The vast majority of investors and advisors tend to see the products/services which are offered when recommending investments. “Oh, that is a food company, it is safer” is a typical comment when comparing consumer-staple type companies to industrial companies. It is very difficult to understand business dynamics when one stops with product/service descriptions and financials. Business dynamics in my definition are the people and how they work together. In short the business culture. Business culture starts at the top, the CEO. How the company operates, its efficiency, its inventiveness and responsiveness to its customers is directed by the CEO. If the CEO attracts and assembles of dedicated and enthusiastic people into the corporate culture, the outcome for share owners can be dramatic. It is people who drive businesses, who drive value proposition for consumers and who by their efforts create corporate profits which are used to expand the company’s business and advance its growth. When a company’s market becomes difficult, it is the people who double-down and re-invent themselves to get through hard times. Combine the human ingenuity in thousands of companies reacting to difficult periods and one can see why market corrections, while they may have resulted in large price swings and great periods of pessimism, there was always a bottom and a recovery afterwards. Value Investors know this. Value Investors know this by studying history. If you take this outside financial markets to the broader Human System of which we are part, markets have been part of human DNA and evolution for millions of years. Commerce is innate to human evolution. It has never failed even though there may have been from time to time significant adjustments. This is the source of Marks’ comment “In the world of investing, . . . nothing is as dependable as cycles.”
If one can identify the factors influencing any cycle, then one will be better at identifying the low points of the cycle and take advantage of the values presented. The oil related declines can be directly tied to the shifts in the US$. The US$ has a trend based on global economic fundamentals. It has spiked in value from time to time as investors shifted capital to US markets believing they offered the ‘better returns’. The term ‘better returns’ can mean higher returns or simply returns with lower risk.

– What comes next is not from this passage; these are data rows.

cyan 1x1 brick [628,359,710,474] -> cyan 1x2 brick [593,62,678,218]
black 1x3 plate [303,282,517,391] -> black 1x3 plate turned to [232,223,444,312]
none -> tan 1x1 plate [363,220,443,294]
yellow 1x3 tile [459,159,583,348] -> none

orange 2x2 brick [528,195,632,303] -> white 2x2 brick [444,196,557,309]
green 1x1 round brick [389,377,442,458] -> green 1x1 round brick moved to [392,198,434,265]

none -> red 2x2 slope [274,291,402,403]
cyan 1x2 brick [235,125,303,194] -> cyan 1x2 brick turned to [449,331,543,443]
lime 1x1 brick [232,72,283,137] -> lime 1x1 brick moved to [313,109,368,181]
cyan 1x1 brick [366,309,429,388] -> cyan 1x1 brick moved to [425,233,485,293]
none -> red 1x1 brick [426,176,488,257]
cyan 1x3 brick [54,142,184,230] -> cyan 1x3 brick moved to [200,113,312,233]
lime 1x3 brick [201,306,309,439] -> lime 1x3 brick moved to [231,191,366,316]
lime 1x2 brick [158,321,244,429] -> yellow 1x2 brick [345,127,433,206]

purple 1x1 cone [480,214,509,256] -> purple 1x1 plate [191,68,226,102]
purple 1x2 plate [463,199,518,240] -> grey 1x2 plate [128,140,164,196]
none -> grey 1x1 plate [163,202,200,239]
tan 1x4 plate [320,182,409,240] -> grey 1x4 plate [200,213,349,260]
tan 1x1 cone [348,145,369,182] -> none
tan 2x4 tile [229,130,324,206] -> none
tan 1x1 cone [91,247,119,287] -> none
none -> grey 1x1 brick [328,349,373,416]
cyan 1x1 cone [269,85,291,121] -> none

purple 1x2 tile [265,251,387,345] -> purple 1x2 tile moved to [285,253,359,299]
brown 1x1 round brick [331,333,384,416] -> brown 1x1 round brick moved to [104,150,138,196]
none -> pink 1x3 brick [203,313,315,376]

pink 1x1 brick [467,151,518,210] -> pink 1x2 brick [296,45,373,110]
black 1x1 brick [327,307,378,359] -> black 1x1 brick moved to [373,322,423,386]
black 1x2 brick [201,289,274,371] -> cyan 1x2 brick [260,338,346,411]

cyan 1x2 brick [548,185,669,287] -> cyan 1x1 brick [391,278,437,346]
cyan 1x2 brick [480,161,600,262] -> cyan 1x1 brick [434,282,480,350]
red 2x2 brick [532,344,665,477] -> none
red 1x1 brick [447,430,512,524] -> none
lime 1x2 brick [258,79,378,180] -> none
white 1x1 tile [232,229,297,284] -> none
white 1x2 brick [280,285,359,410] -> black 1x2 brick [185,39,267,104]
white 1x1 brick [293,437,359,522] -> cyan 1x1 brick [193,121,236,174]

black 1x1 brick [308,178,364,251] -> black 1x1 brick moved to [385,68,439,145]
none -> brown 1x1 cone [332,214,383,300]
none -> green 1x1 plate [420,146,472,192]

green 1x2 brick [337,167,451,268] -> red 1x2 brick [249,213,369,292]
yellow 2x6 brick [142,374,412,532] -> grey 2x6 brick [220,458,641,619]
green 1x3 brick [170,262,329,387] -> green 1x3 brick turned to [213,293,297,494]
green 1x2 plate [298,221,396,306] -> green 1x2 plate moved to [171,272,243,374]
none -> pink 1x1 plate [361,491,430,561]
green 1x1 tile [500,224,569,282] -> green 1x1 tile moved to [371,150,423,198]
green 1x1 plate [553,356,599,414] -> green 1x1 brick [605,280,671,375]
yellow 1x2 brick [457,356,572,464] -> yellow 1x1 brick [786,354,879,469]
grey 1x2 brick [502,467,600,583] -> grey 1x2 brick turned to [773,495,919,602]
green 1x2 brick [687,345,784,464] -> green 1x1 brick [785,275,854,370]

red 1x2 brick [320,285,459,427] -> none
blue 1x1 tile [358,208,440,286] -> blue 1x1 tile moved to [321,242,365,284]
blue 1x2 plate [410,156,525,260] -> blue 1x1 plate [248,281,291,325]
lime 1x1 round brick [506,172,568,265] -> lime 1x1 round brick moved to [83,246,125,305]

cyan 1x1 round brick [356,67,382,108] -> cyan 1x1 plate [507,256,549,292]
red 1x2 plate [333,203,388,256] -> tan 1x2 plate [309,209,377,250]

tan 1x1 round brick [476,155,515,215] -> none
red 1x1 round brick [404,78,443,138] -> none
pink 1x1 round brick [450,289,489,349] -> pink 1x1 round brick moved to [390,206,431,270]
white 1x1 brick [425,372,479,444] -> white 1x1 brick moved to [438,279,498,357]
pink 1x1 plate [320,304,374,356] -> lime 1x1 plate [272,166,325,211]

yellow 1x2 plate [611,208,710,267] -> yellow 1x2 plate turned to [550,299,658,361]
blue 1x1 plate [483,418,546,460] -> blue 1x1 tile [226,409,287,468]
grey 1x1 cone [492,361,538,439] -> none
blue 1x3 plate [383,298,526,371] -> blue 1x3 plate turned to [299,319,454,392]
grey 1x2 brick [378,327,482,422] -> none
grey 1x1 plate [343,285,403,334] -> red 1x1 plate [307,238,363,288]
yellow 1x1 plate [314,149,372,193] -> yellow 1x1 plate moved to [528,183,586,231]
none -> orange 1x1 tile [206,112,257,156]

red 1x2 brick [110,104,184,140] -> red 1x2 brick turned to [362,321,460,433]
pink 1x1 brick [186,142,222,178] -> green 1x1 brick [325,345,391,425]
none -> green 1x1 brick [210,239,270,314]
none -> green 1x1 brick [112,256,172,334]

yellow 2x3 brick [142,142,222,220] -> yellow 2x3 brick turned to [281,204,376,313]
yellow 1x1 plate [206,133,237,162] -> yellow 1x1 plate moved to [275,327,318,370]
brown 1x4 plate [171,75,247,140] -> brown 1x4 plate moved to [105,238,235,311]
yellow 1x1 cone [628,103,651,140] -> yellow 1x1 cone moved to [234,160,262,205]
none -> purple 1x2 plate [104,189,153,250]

We saw a shift in the early 1980s when Chairman Volcker was the first to conquer global inflation. Capital flowed to the US with a peak in the US$ occurring Feb 1985. Another peak occurred Feb 2002 as investors shifted capital to participate in the Internet Bubble of the 1990s. The most recent shift came as a result of US withdrawal of its support for global Democratic individual property rights. Capital pooled in Western countries and the US in particular. This forced the US$ higher once again impacting oil and industrial businesses but not overall economic activity. Today the US$ is less important as one of a few single safe exchange currencies than in 1980. You can see that we have a series of lower highs in peaks in US$ strength since 1973. I make the estimate that the US$ has likely peaked in the current cycle. Support for this thinking comes from oil prices, from the XOI history and from a number of individual companies I monitor in portfolios.
Investing is never precise. One will never capture ‘The Bottom’ or ‘The Top’ of any cycle, but one can certainly buy lower and sell higher. A key part of my research is the analysis of market cycles as Howard Marks outlined. Markets never fail, they have periods of excess, then adjust and move forward. Markets are part of the Human System which self-repairs.
If you view markets as never failing, but going through periods of adjustment while those affected figure out what occurred and adjust, then you will be thinking like a Value Investor.
I continue to recommend that investors own equities and especially LgCap Industrials, Commodity related and Intl LgCap equities.